Letter Will Be Used In Legislative Fight

By Robert J. Samuelson

Secretary of the Interior Stewart L. Udall has given his tacit encouragement to opponents of the proposed underpasses along Memorial Drive.

In a letter to Edward L. Bernays, a leading organizer of the anti-underpass campaign. Udall said that while he was not familiar with the specific road plans. "You are certainly to be congratulated on your energetic efforts to alert your community, so that all who will be most affected can take a good at look at what is about to happen."

Bernays hopes to use the letter to enlist the support of key legislators in the battle to approve two bills that would delay construction of the underpasses. He said that the letter was currently the most powerful weapon in the anti-underpass arsenal.

Copies of the letter have been sent to the Boston Glebe and the Christian Science Monitor, and Bernays expects that it will be reprinted in the near future. In addition, other copies will be sent to all the members of the Massachusetts State House of Representatives, he said.

One of the anti-underpass bills, H2112, will be considered on the floor of the House today. Bernays estimates that it will be necessary to change the votes of at least 16 legislators if the measure is to pass. Three anti-underpass bills have already failed to clear the legislature.

Campaign of Correspondence

Since these defeats on Feb. 17, sentiment may have shifted, however, Cambridge citizens then began a campaign to have friends from outside of the city write their legislators urging that the new bills be supported. According to Rep. William P. Homans '41 (D-Cambridge), a sponsor of both bills, the drive has produced "quite a lot of correspondence."
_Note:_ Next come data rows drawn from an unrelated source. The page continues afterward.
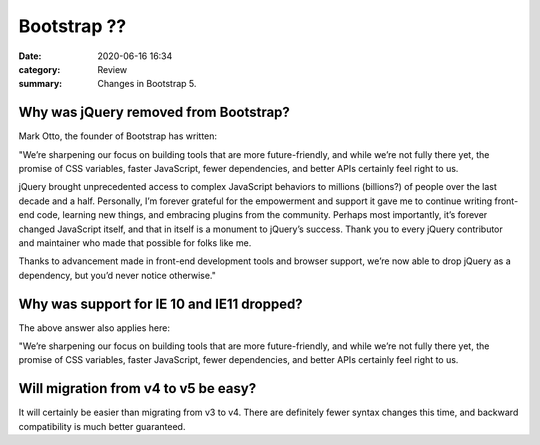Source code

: Bootstrap ??
###############################

:date: 2020-06-16 16:34
:category: Review
:summary: Changes in Bootstrap 5. 

Why was jQuery removed from Bootstrap?
****************************************

Mark Otto, the founder of Bootstrap has written:

"We’re sharpening our focus on building tools that are more future-friendly, and while we’re not fully there yet, the promise of CSS variables, faster JavaScript, fewer dependencies, and better APIs certainly feel right to us.

jQuery brought unprecedented access to complex JavaScript behaviors to millions (billions?) of people over the last decade and a half. Personally, I’m forever grateful for the empowerment and support it gave me to continue writing front-end code, learning new things, and embracing plugins from the community. Perhaps most importantly, it’s forever changed JavaScript itself, and that in itself is a monument to jQuery’s success. Thank you to every jQuery contributor and maintainer who made that possible for folks like me.

Thanks to advancement made in front-end development tools and browser support, we’re now able to drop jQuery as a dependency, but you’d never notice otherwise."

Why was support for IE 10 and IE11 dropped?
********************************************

The above answer also applies here:

"We’re sharpening our focus on building tools that are more future-friendly, and while we’re not fully there yet, the promise of CSS variables, faster JavaScript, fewer dependencies, and better APIs certainly feel right to us.

Will migration from v4 to v5 be easy?
*************************************

It will certainly be easier than migrating from v3 to v4. There are definitely fewer syntax changes this time, and backward compatibility is much better guaranteed.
Another bill, H1444, will probably come before the House next week. This measure would set up a Greater Boston Transportation Agency to investigate thoroughly the transporation problems of the entire Boston area; H2112 would only have the Metropolitan Area Planning Council study five different road proposals in the Cambridge area.

Both bills, however, would delay the building of the underpasses until the comprehensive investigations were completed. Such investigations might also lead to the total abandonment of the underpasses, it is thought.

Bernays said last night that he thought chances for the passage of H1444 were probably better than those of H2112. The Udall letter, he commented, would have the added time to affect the legislators.